“Here is your bath,” opening a door into the anteroom. “I will place a note upon Mr. Starkweather’s desk saying that you are here. Will you need your trunk up to-night, Miss?”

“Oh, no, indeed,” Helen declared. “I have a kimono here—and other things. I’ll be glad of the bath, though. One does get so dusty traveling.”

She was unlocking her bag. For a moment she hesitated, half tempted to take the housekeeper into her confidence regarding her money. But the woman went directly to the door and bowed herself out with a stiff:

“Good-night, Miss.”

“My! But this is a friendly place!” mused Helen, when she was left alone. “And they seem to have so much confidence in strangers!”
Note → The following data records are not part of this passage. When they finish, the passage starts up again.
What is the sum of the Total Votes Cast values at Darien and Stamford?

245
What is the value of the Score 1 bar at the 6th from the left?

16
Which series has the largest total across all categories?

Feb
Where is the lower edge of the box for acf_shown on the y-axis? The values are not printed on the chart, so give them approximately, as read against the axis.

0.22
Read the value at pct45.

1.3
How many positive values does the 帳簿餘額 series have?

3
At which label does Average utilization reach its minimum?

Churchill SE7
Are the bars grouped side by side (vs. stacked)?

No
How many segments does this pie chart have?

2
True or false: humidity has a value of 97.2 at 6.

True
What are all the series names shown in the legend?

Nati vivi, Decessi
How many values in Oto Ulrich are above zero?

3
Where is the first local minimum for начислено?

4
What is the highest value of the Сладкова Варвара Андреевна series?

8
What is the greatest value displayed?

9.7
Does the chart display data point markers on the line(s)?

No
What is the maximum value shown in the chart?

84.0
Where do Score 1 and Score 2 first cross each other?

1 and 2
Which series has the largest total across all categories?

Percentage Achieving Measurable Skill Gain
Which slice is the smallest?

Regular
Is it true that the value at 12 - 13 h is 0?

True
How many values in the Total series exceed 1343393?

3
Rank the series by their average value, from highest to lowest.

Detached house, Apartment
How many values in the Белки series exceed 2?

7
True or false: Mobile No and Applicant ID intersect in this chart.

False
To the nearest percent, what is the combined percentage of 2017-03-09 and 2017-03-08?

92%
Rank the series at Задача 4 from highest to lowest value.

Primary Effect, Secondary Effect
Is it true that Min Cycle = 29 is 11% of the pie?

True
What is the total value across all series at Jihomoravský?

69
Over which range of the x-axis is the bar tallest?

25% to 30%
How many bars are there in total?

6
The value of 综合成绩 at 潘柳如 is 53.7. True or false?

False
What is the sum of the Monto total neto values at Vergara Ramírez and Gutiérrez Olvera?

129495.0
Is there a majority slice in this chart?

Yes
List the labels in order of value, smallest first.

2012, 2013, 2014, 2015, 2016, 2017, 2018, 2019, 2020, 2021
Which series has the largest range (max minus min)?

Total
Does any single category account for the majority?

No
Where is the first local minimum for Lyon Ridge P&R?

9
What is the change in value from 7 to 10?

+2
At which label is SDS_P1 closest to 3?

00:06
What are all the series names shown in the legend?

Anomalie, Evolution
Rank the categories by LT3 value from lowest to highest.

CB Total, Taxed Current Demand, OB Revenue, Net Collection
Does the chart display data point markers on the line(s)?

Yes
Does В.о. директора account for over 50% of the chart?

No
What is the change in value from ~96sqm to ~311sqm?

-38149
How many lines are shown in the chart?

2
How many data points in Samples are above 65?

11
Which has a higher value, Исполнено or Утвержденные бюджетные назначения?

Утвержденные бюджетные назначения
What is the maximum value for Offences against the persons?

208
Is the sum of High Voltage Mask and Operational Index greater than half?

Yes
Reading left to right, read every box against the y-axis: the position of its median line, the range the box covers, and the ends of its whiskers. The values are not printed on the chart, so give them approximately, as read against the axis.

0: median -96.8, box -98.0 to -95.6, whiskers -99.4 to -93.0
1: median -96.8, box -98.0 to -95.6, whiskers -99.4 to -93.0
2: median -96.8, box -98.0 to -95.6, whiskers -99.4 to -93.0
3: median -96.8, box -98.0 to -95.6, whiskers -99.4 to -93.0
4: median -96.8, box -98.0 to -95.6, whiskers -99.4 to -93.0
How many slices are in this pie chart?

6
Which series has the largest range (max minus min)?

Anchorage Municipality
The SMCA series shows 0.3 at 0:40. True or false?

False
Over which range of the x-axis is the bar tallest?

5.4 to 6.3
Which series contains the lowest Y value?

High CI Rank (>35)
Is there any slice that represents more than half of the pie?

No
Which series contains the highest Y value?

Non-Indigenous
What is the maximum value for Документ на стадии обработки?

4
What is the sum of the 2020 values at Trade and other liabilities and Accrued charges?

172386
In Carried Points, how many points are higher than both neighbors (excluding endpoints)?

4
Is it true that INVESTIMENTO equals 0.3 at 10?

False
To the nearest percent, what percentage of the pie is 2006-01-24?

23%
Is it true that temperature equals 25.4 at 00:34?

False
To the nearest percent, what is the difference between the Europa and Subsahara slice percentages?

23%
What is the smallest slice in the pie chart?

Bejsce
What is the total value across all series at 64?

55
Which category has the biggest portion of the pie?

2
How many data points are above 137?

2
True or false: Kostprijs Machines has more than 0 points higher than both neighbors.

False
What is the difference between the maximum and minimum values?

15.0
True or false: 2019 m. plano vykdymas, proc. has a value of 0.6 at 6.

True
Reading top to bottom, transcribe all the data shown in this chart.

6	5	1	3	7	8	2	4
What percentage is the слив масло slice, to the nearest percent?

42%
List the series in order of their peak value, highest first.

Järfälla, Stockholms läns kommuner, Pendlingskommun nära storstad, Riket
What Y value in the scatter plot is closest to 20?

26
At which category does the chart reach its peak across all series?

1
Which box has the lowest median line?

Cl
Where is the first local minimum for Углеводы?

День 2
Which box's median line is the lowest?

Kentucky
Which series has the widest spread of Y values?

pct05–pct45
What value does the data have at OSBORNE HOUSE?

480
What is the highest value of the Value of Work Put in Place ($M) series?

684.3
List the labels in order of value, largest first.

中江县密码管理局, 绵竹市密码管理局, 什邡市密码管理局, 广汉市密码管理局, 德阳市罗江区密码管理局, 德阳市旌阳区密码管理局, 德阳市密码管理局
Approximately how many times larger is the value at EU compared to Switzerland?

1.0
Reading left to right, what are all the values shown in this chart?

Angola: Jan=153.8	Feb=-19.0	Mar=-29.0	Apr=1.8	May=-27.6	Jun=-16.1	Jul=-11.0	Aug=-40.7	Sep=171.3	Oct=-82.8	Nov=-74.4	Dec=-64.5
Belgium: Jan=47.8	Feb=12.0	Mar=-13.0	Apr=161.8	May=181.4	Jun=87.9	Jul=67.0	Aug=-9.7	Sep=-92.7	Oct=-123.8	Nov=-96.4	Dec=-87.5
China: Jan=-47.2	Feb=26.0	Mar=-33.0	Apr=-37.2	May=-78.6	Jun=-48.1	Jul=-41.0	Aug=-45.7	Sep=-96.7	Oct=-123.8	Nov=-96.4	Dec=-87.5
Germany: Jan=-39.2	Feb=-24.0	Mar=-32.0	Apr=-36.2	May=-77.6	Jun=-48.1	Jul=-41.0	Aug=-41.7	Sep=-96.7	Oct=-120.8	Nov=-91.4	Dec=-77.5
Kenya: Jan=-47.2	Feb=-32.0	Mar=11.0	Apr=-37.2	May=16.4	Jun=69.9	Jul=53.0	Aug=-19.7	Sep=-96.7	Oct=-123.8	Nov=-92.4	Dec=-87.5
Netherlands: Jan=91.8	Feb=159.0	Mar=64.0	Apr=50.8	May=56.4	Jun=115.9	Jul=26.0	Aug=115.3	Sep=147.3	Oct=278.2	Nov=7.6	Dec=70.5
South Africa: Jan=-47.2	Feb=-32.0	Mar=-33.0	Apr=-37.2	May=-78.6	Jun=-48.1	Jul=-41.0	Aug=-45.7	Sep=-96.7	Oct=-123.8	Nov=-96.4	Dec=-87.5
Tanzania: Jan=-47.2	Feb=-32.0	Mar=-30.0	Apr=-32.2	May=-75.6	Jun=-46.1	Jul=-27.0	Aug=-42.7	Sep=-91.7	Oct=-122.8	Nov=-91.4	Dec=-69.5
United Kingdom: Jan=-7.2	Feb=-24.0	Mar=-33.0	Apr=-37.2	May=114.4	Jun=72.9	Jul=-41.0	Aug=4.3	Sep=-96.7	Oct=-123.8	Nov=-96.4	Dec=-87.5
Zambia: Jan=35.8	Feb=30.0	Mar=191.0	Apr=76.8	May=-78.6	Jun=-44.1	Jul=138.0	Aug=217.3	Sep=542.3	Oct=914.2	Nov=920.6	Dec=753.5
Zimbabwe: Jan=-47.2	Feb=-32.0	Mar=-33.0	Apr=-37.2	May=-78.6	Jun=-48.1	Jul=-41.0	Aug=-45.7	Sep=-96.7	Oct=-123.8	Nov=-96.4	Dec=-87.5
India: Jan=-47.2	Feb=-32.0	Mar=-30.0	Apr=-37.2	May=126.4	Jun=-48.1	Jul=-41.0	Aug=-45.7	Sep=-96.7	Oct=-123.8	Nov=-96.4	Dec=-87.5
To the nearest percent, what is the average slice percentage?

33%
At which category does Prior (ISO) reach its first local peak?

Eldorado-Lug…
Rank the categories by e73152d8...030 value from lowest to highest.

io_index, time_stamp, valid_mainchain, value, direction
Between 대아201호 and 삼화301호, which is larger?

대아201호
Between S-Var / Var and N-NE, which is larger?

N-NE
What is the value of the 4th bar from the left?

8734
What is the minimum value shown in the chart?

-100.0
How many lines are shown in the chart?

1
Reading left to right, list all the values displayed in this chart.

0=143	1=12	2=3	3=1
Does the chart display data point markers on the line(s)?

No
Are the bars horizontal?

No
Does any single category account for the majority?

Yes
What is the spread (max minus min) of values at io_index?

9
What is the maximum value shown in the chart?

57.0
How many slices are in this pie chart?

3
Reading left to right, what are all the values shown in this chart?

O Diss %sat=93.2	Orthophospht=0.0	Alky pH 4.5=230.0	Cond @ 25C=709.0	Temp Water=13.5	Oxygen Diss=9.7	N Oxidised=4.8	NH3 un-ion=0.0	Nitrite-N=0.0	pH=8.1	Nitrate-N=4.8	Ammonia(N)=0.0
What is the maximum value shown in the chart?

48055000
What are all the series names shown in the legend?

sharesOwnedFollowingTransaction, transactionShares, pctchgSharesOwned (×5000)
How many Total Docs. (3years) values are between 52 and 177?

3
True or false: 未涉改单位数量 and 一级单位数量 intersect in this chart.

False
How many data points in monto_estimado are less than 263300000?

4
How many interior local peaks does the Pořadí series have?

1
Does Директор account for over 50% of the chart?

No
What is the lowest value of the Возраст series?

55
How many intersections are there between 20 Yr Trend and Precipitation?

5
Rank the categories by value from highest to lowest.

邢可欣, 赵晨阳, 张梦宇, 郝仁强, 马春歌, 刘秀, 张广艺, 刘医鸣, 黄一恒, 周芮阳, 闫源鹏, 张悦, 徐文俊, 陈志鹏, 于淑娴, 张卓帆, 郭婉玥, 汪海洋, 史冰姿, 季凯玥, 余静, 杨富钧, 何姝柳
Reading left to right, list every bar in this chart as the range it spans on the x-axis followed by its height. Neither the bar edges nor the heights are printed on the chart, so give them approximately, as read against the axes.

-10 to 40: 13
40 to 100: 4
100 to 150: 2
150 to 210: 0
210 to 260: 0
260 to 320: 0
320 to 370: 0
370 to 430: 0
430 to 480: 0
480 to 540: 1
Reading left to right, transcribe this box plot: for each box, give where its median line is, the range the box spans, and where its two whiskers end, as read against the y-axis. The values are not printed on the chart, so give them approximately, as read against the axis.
Therefore, she went to the door into the hall, found there was a bolt upon it, and shot it home. Then she pulled the curtain across the keyhole before sitting down and counting all her money over again.

“They got me doing it!” muttered Helen. “I shall be afraid of every person I meet in this man’s town.”

But by and by she hopped up, hid the wallet under her pillow (the bed was a big one with deep mattress and downy pillows) and then ran to let her bath run in the little room where Mrs. Olstrom had snapped on the electric light.

She undressed slowly, shook out her garments, hung them properly to air, and stepped into the grateful bath. How good it felt after her long and tiresome journey by train!

But as she was drying herself on the fleecy towels she suddenly heard a sound outside her door. After the housekeeper left her the whole building had seemed as silent as a tomb. Now there was a steady rustling noise in the short corridor on which her room opened.